### DOCUMENT SEGMENT
****************
Learn more about Freud’s complicated relationship with religion as well as some of his thoughts on religion and spirituality.

Early Religious Influences

Sigmund Freud was born to Jewish parents in the heavily Roman Catholic town of Freiburg, Moravia. Throughout his life, Freud endeavored to understand religion and spirituality and wrote several books devoted to the subject, including “Totem and Taboo” (1913), “The Future of an Illusion” (1927), “Civilization and Its Discontents” (1930), and “Moses and Monotheism” (1939). Religion, Freud believed, was an expression of underlying psychological neuroses and distress. At various points in his writings, he suggested that religion was an attempt to control the Oedipal complex (as opposed to the Electra complex), a means of giving structure to social groups, wish fulfillment, an infantile delusion, and an attempt to control the outside world.

Jewish Heritage

While he was very upfront about his atheism and believed that religion was something to overcome, he was aware of the powerful influence of religion on identity. He acknowledged that his Jewish heritage, as well as the antisemitism he frequently encountered, had shaped his own personality. “My language is German. My culture, my attainments are German. I considered myself German intellectually until I noticed the growth of anti-Semitic prejudice in Germany and German Austria. Since that time, I prefer to call myself a Jew,” he wrote in 1925.
****************
### INFORMATION SUPPLIED
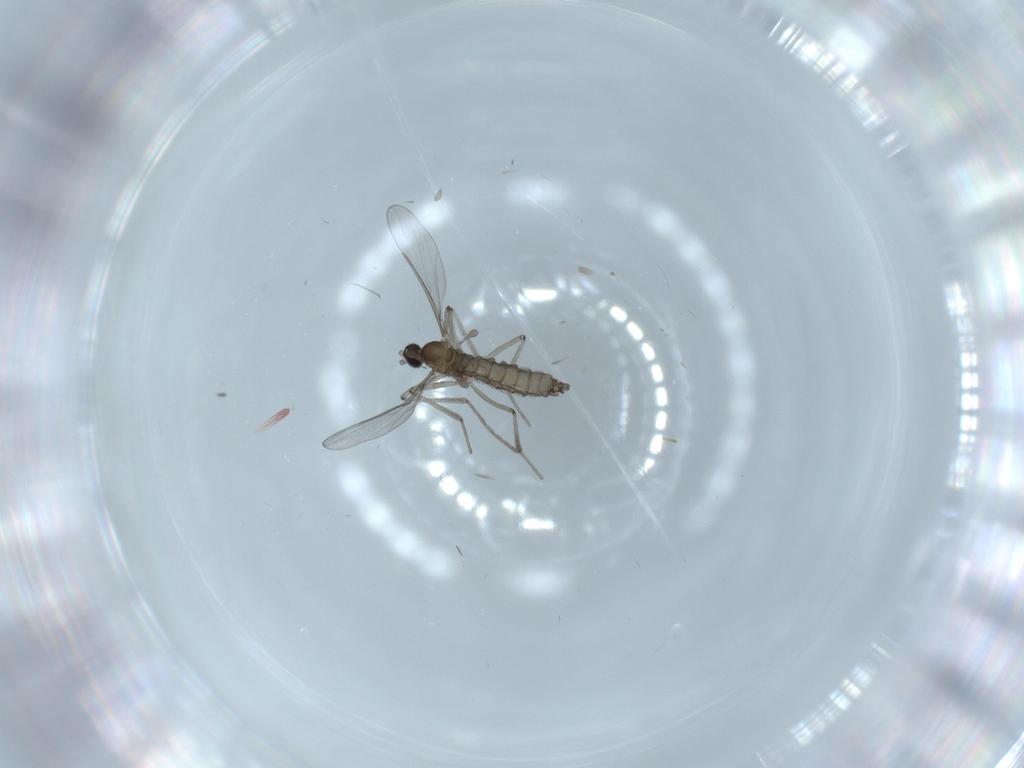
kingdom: Animalia
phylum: Arthropoda
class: Insecta
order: Diptera
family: Cecidomyiidae
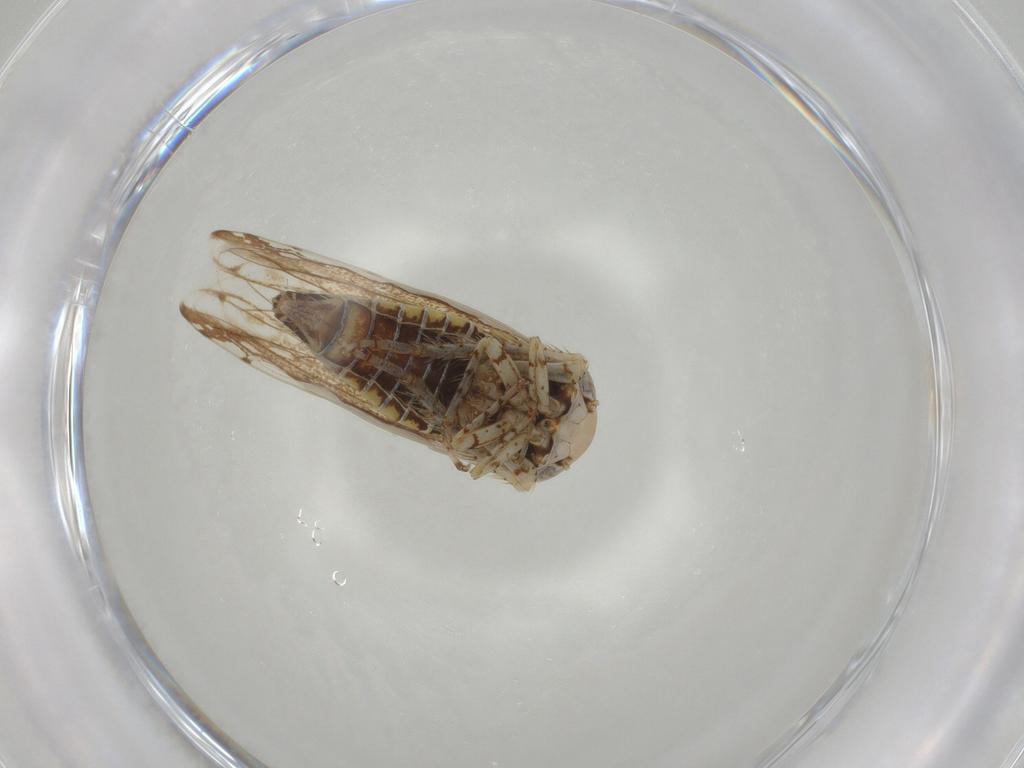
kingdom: Animalia
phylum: Arthropoda
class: Insecta
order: Hemiptera
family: Cicadellidae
****************
### EXERCISE TASKS
**1)** In the passage on Freud and religion, in what town was Freud born?
**2)** Say whether each statement agrees with the passage on Freud and religion, and quote the words that decide it.
(a) "The Future of an Illusion" came out in 1927.
(b) Freud kept quiet about being an atheist.
(c) In 1925 Freud wrote that he preferred to call himself a Jew.
**3)** List every book that the passage on Freud and religion names as one of his works on the subject, with its year.

### WRITTEN ANSWERS
**1)** Freud was born in the heavily Roman Catholic town of Freiburg, Moravia.

**2)**
(a) Yes: "“The Future of an Illusion” (1927)"
(b) No: "he was very upfront about his atheism"
(c) Yes: "Since that time, I prefer to call myself a Jew,” he wrote in 1925."

**3)**
- "Totem and Taboo" (1913)
- "The Future of an Illusion" (1927)
- "Civilization and Its Discontents" (1930)
- "Moses and Monotheism" (1939)